The world lost a good man this week. He ultimately succumbed, as so many have before him, to the ravages of depression, and those who knew him, personally or professionally, are devastated.
Depression is such a terrible, pernicious condition. It isn’t readily apparent when people are suffering from depression. It isn’t visible, like a broken leg or a wasting disease. Often people who are depressed try, successfully, to hide it from casual acquaintances — but the blackness and anguish and despair are always there, brooding and lingering under the surface, ready to pull them down again and again and again, until they just can’t tolerate it any longer.
Those of us who are fortunate, and who don’t suffer from chronic depression, can’t possibly understand what it truly means to be depressed. It’s like a person who has known only perfect health trying to understand what it is like to live with constant, crippling pain. You can’t comprehend the life-changing impact of permanent pain until you personally experience sustained physical torment whenever you draw a breath. For the depressed person, the agony is just as real and just as unbearable.

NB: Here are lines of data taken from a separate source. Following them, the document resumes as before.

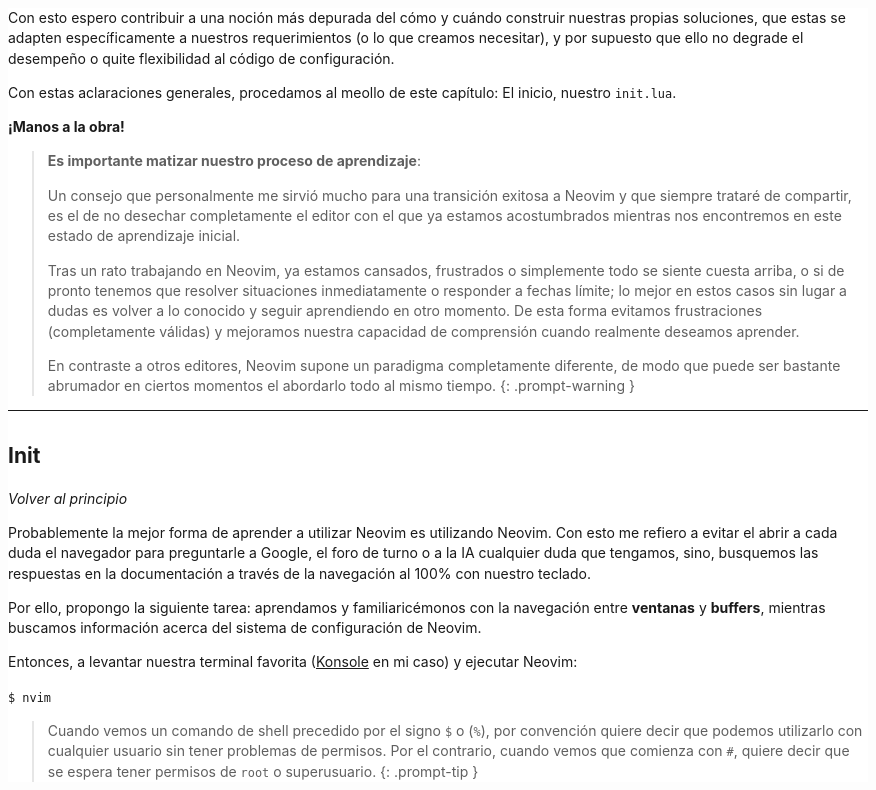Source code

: Con esto espero contribuir a una noción más depurada del cómo y cuándo construir
nuestras propias soluciones, que estas se adapten específicamente a nuestros
requerimientos (o lo que creamos necesitar), y por supuesto que ello no degrade
el desempeño o quite flexibilidad al código de configuración.

Con estas aclaraciones generales, procedamos al meollo de este capítulo: El
inicio, nuestro `init.lua`.

**¡Manos a la obra!**


> **Es importante matizar nuestro proceso de aprendizaje**:
>
> Un consejo que personalmente me sirvió mucho para una transición exitosa a
> Neovim y que siempre trataré de compartir, es el de no desechar completamente
> el editor con el que ya estamos acostumbrados mientras nos encontremos en este
> estado de aprendizaje inicial.
>
> Tras un rato trabajando en Neovim, ya estamos cansados, frustrados o
> simplemente todo se siente cuesta arriba, o si de pronto tenemos que resolver
> situaciones inmediatamente o responder a fechas límite; lo mejor en estos
> casos sin lugar a dudas es volver a lo conocido y seguir aprendiendo en otro
> momento. De esta forma evitamos frustraciones (completamente válidas) y
> mejoramos nuestra capacidad de comprensión cuando realmente deseamos aprender.
>
> En contraste a otros editores, Neovim supone un paradigma completamente
> diferente, de modo que puede ser bastante abrumador en ciertos momentos el
> abordarlo todo al mismo tiempo.
{: .prompt-warning }


---

## Init

_Volver al principio_

Probablemente la mejor forma de aprender a utilizar Neovim es utilizando Neovim.
Con esto me refiero a evitar el abrir a cada duda el navegador para preguntarle
a Google, el foro de turno o a la IA cualquier duda que tengamos, sino,
busquemos las respuestas en la documentación a través de la navegación al 100%
con nuestro teclado.

Por ello, propongo la siguiente tarea: aprendamos y familiaricémonos con la
navegación entre **ventanas** y **buffers**, mientras buscamos información
acerca del sistema de configuración de Neovim.

Entonces, a levantar nuestra terminal favorita
([Konsole](https://konsole.kde.org/) en mi caso) y ejecutar Neovim:

```sh
$ nvim
```


> Cuando vemos un comando de shell precedido por el signo `$` o (`%`), por
> convención quiere decir que podemos utilizarlo con cualquier usuario sin tener
> problemas de permisos. Por el contrario, cuando vemos que comienza con `#`,
> quiere decir que se espera tener permisos de `root` o superusuario.
{: .prompt-tip }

Because depression doesn’t have physical manifestations, and because many people who suffer from depression are embarrassed by their condition, it’s difficult to measure just how widespread the problem of chronic depression really is. Some estimate that as many as 1 in 6 Americans suffer from that affliction, with an economic cost of tens of billions of dollars.
But those are just numbers. The real cost is in the losses suffered by families and friends who lose a loved one. The real cost is the death of each person who was a good father and husband and friend, an active participant in his community and his workplace and his children’s lives, someone who made a real difference in other people’s lives. When such special people lose their battle to this dreadful condition, the cost is incalculable.